City Council, ODC discuss housing plan

City Council and Odessa Development Corporation members met to discuss the draft of a housing incentives plan, and after some debate appear to be moving forward with the plan.
The plan, drafted by the ODC Compliance Committee, entails using funds from $5 million set aside by the city to provide financial incentives for builders looking to build single- and multi-family residences in the city or county limits.
There are many qualifications to be able to receive these incentives, but one which was brought up involved the price range of single-family homes, which the plan currently sets at between $130,000 and $275,000.
This was originally done after the maximum cost was initially set at $250,000. But ODC Compliance Committee Chairman Chris Cole said it wasn’t a perfect number, and said there was data that showed they could lower the price back to $250,000.
Betsy Triplett-Hurt, ODC Chairwoman, also clarified the plan was looking to build workforce housing, not affordable housing. While the workforce they are looking at providing housing for—teachers, law enforcement, nurses—may still not have the income necessary for a $275,000 home, a banker at the meeting said they offer financing plans to help people in the workforce buy homes.
ODC Board Members Gene Collins and Ted Tuminowski were the lone critics of the plan in the room. Collins questioned the legality of the use of 4A funds for the project
District 2 Council Member Dewey Bryant questioned Collins’ claims, and said the city’s legal staff said it was OK for them to move forward with the plan.
“This is for the benefit of our city who needs so much help right now,” Bryant said.
District 5 Council Member Mari Willis agreed with Bryant and wanted to move forward.

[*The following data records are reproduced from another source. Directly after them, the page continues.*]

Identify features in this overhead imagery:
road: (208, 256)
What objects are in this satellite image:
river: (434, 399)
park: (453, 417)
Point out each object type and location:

“We’re failing [Odessans] by continuing to have meetings and nothing comes from these meetings,” Willis said. “My fear is we’ll be sitting here two years from today saying the city of Odessa has a housing problem.”

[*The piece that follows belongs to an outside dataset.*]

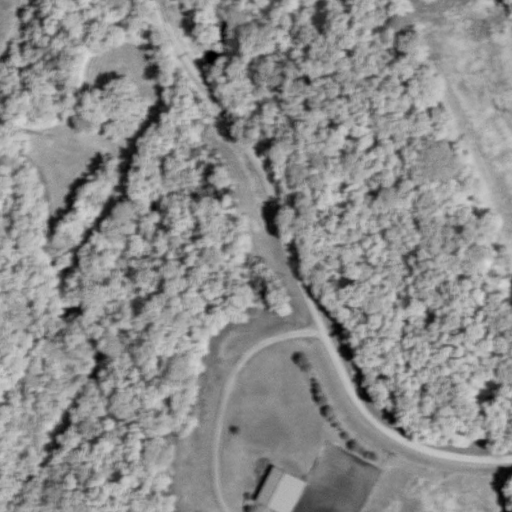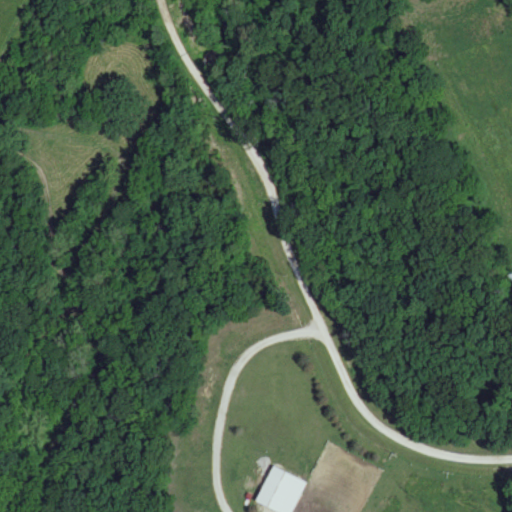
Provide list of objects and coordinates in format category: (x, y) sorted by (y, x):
road: (304, 274)
road: (230, 391)
building: (278, 493)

ODC Board Member Ted Tuminowski said he felt the incentives weren’t really incentivizing builders to build more houses, as most homes being built in Odessa now fall into that price range and builders would just see it as an extra $10,000 in their pocket.

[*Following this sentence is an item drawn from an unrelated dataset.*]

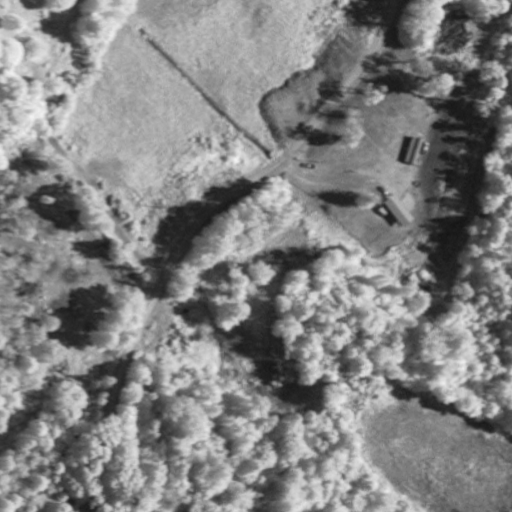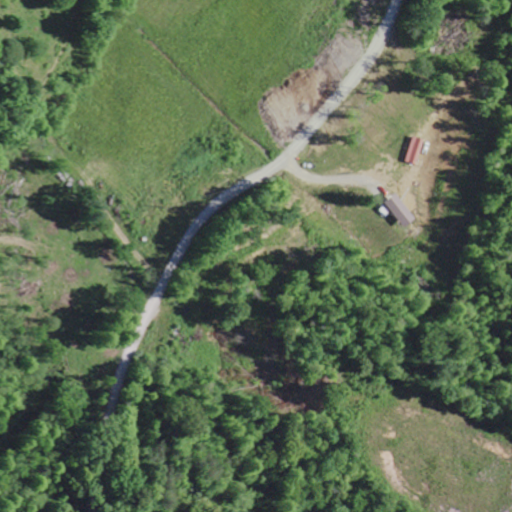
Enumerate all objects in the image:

Odessa Chamber of Commerce Economic Development Director Wes Burnett, who helped draft the plan, told council members if they have board members who aren’t behind their plans, they can find other members who will be behind them. Cole had similar thoughts, telling them to go with the advice of the city legal staff.
“Go forth with what legal tells us to do,” Cole said. “We have to lean on the people we employ.”
Odessa Housing Finance Corporation Executive Director Jill Miller was also at the meeting, and told officials they wouldn’t get in trouble through this plan, and said they should also look at using the money to develop infrastructure, and work toward using the money for 4B fund uses, which could go directly toward building housing, but would require an election to be usable.
Cole called the plan a seed to get started as they continue looking for more opportunities for additional housing.
Triplett-Hurt said after the meeting she just wants to get a vote and called it a good plan.
“I think it’s well thought out and I thought we had a great discussion today,” she said. “Let’s just get that going. I think we’re just splitting hairs to split hairs. How split can we get this hair?”
ODC will look to vote on the plan at their July 11 meeting, after which it will be presented to City Council for final approval.